[[ Provided records open ]]
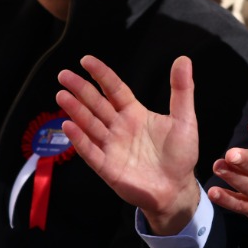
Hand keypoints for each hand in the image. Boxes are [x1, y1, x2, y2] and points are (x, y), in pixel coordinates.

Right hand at [57, 54, 201, 233]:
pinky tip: (69, 126)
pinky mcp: (107, 167)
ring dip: (75, 110)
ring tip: (62, 96)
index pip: (114, 89)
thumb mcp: (184, 119)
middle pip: (97, 104)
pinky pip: (90, 151)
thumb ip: (181, 91)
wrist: (177, 188)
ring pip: (89, 124)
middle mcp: (119, 127)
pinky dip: (79, 139)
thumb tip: (183, 59)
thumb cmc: (181, 154)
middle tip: (64, 75)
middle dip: (81, 89)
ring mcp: (111, 146)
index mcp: (135, 113)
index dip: (101, 75)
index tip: (86, 60)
[[ Provided records closed ]]
What is expected: Everything in the material above is to be reproduced exactly, pictures aside.

Solution to this task:
Hand keypoints for each hand in the image. Boxes are [x1, y1, x2, y2] and points are (x, y), in pixel coordinates.

Right hand at [57, 54, 201, 233]:
pinky tip: (69, 126)
pinky mcp: (107, 167)
ring dip: (75, 110)
ring tip: (62, 96)
index pip: (114, 89)
thumb mcp: (184, 119)
middle pip: (97, 104)
pinky pip: (90, 151)
thumb ip: (181, 91)
wrist: (177, 188)
ring pip: (89, 124)
middle mcp: (119, 127)
pinky dip: (79, 139)
thumb tip: (183, 59)
thumb cmc: (181, 154)
middle tip: (64, 75)
middle dip: (81, 89)
ring mcp: (111, 146)
index mcp: (135, 113)
index dip: (101, 75)
index tip: (86, 60)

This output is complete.